Jules Miot (1809–1883) was a French republican socialist who participated in the French Revolution of 1848 and in the Paris Commune of 1871. He was also a member of the First International.

==Life==
Jules François Miot was born in Autun on 14 September 1809. He studied medicine and pharmacology in Paris and became a pharmacist at Moulins-Engilbert (Nièvre). As a young man he became involved in republican secret societies. He took part in the July Revolution of 1830. He participated in the Revolution of 1848 and was elected to the National Assembly on 13 May 1849, where he sat as a radical republican socialist deputy. In 1849 he opposed the election of Louis Bonaparte to the presidency and condemned Bonaparte's campaign against the Italian revolutionaries. After Bonaparte's coup d'état of 2 December 1851 (when Bonaparte proclaimed himself emperor Napoléon III of the Second Empire), Miot was arrested and banished to a penal colony in Algeria. In 1860, an amnesty enabled him to return to France, where he edited the journal Le Modéré and worked as a pharmacist. He also resumed his clandestine republican activities. He was arrested again in 1862 and sentenced to three years in prison.

After his release, Miot went into exile in London, where he joined the First International. In 1871, Napoléon III was captured in the course of the Franco-Prussian War, and on 4 September the Third Republic was proclaimed. Miot returned to Paris, where he helped organise the defence of the besieged city and participated in the Paris Commune. In February 1871 he was a candidate for the National Assembly but was not elected. On 26 March 1871 he was elected to the Council of the Commune by the nineteenth district (arrondissement). He served on the Committee of Education and the Committee of Barricades. On 4 March he proposed the establishment of the Committee of Public Safety, which was accepted by a majority of the Council, over vigorous protests from the minority. After the suppression of the Commune in May, Miot escaped to Switzerland. He was sentenced to death in absentia. In 1880, a general amnesty for Communards enabled him to return to France. He died on 9 May 1883 in Adamville (Seine).

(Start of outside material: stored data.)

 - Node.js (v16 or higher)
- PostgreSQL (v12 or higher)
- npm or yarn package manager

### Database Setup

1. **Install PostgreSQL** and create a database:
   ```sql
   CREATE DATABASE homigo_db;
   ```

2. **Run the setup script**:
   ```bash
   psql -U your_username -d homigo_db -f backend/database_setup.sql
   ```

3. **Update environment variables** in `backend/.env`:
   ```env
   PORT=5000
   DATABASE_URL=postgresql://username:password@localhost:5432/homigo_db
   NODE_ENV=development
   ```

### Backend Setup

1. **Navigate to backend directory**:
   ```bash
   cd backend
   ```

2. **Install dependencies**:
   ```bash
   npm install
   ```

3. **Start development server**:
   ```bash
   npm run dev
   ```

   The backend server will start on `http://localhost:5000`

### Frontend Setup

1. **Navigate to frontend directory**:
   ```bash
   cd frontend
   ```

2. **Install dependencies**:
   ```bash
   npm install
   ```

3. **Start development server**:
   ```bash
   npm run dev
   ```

Jules Miot was significant as a link between the Jacobin republicanism that hearkened back to the first French Revolution and the revolutionary socialist movement of the nineteenth century (along with Charles Delescluze and Félix Pyat). He represented the Jacobin minority in the French section of the First International, but played a leading role in the majority of the Council of the Paris Commune. Although he worked closely with the followers of Louis Auguste Blanqui, he was not formally a member of the Blanquist organisation.

==Writings==
1830: Réponse à Deux Libelles.
1860: L'Heure Suprême de l'Italie.

==Sources==
- Aurousseau, H., 'Jules Miot, Pharmacien et Homme Politique.' Revue de l'Histoire de la Pharmacie. No. 37, September 1938 (Issue 103), pp. 341–349.
- Maitron, J. (ed.), Dictionnaire Biographique du Mouvement Ouvrier Français. Part I, Vol. 3. Paris, 1966, pp. 105–106.
- Nöel, B., Dictionnaire de la Commune. Paris, 1978.